I've researched best topology books/free topology books, but most do not have any solutions to problems provided.
Thanks for your help; hope I'm posting in right forum.
 A: Munkres' topology book is quite standard. Although I don't think he has an official solutions manual, many solutions exist online.
A: During my student years I used and liked General Topology by Stephen Willard. It has a solution manual by Jianfei Shen.
Also interesting: General Topology by John L. Kelley.
A: you can read munkres it's a good book ,there are solutions online on http://dbfin.com/topology/munkres 
A: Elementary Topology Problem Textbook
O. Ya. Viro, O. A. Ivanov, N. Yu. Netsvetaev, V. M. Kharlamov
Great book, with many easy problems, and with basically everything solved at the end of each chapter.
A: Take this alternative choice Topology Without Tears
A: Introduction to Topology: Pure and Applied is a really neat book. The author explains concepts clearly and includes easy to follow proofs and theorems.

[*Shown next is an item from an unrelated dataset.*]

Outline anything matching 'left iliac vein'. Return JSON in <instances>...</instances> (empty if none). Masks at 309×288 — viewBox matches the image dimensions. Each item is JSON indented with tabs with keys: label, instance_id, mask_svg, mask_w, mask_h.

Also, as the title suggests, there are some sections on the applications of Topology, including some cool stuff like Cosmology, Knots, Dynamical Systems and Chaos. You normally don't see that in the standard Topology textbook.

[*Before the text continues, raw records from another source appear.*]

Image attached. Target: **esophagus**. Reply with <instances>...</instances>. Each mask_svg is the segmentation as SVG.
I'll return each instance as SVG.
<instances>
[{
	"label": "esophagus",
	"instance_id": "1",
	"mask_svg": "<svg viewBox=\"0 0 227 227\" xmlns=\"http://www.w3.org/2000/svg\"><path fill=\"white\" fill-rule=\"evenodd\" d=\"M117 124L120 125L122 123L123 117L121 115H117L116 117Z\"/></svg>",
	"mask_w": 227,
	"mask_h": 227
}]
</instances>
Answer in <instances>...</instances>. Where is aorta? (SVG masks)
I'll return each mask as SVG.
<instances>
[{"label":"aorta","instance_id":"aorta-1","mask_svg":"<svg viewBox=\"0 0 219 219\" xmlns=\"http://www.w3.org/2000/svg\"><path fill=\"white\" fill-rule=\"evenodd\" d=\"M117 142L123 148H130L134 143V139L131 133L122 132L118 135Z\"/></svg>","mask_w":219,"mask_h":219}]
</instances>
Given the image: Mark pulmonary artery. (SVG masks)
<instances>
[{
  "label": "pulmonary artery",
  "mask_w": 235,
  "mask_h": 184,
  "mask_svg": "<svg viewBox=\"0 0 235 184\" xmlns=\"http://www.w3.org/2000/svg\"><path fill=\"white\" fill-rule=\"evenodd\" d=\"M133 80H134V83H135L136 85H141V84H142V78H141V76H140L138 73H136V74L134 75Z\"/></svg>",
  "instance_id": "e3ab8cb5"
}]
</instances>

A: My course used Introduction to Topology by Gamelin and Greene; http://www.amazon.com/Introduction-Topology-Second-Edition-Mathematics/dp/0486406806. It's a little bit harder then Munkres but doesn't beat around the bush! You need to know some non-trivial set theory tho before starting. It has some solutions/hints and cost almost nothing.

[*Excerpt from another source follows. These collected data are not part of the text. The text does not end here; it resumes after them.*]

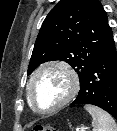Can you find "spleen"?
I'll return each mask as SVG.
<instances>
[{"label":"spleen","mask_w":117,"mask_h":131,"mask_svg":"<svg viewBox=\"0 0 117 131\" xmlns=\"http://www.w3.org/2000/svg\"><path fill=\"white\" fill-rule=\"evenodd\" d=\"M84 108L92 116L93 131H117L114 118L99 107L86 104Z\"/></svg>","instance_id":"1"}]
</instances>
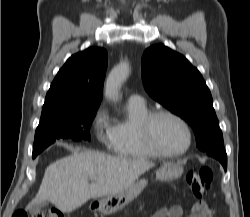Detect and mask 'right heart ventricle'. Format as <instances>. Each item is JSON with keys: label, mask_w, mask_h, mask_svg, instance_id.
Here are the masks:
<instances>
[{"label": "right heart ventricle", "mask_w": 250, "mask_h": 217, "mask_svg": "<svg viewBox=\"0 0 250 217\" xmlns=\"http://www.w3.org/2000/svg\"><path fill=\"white\" fill-rule=\"evenodd\" d=\"M125 118L112 124V151L123 157L152 159L157 157L144 143L140 133V122L150 112L146 104L130 103L126 105Z\"/></svg>", "instance_id": "right-heart-ventricle-1"}]
</instances>
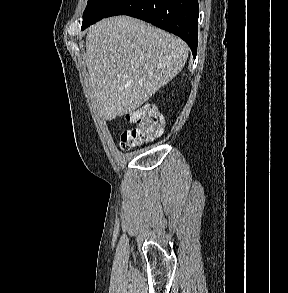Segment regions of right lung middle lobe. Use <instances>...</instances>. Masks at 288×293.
I'll return each instance as SVG.
<instances>
[{"label":"right lung middle lobe","instance_id":"obj_1","mask_svg":"<svg viewBox=\"0 0 288 293\" xmlns=\"http://www.w3.org/2000/svg\"><path fill=\"white\" fill-rule=\"evenodd\" d=\"M123 0H88L83 14L82 30L106 17Z\"/></svg>","mask_w":288,"mask_h":293}]
</instances>
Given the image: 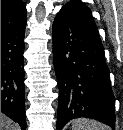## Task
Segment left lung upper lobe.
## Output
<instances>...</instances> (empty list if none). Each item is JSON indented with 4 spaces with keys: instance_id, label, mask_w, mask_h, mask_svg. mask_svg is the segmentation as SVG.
Here are the masks:
<instances>
[{
    "instance_id": "left-lung-upper-lobe-1",
    "label": "left lung upper lobe",
    "mask_w": 123,
    "mask_h": 130,
    "mask_svg": "<svg viewBox=\"0 0 123 130\" xmlns=\"http://www.w3.org/2000/svg\"><path fill=\"white\" fill-rule=\"evenodd\" d=\"M64 8L71 12L73 17L82 25L97 31L91 11L84 3L80 1H70L64 6Z\"/></svg>"
}]
</instances>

A: "Introduction to Topology" of Gamelin. Highly readable. It contains solutions of some selected problems at the end.
A: The best textbook in my opinion is Munkres' book.
It's a balance between rigour and simplicity.
You can find the solutions to the exercises everywere on internet.
A: "Counterexamples in Topology" by Lynn Arthur Steen and J.A. Seebach 
"According to the authors of this highly useful compendium, focusing on examples is an extremely effective method of involving undergraduate mathematics students in actual research. It is only as a result of pursuing the details of each example that students experience a significant increment in topological understanding. With that in mind, Professors Steen and Seebach have assembled 143 examples in this book, providing innumerable concrete illustrations of definitions, theorems, and general methods of proof. Far from presenting all relevant examples, however, the book instead provides a fruitful context in which to ask new questions and seek new answers.
Ranging from the familiar to the obscure, the examples are preceded by a succinct exposition of general topology and basic terminology and theory. Each example is treated as a whole, with a highly geometric exposition that helps readers comprehend the material."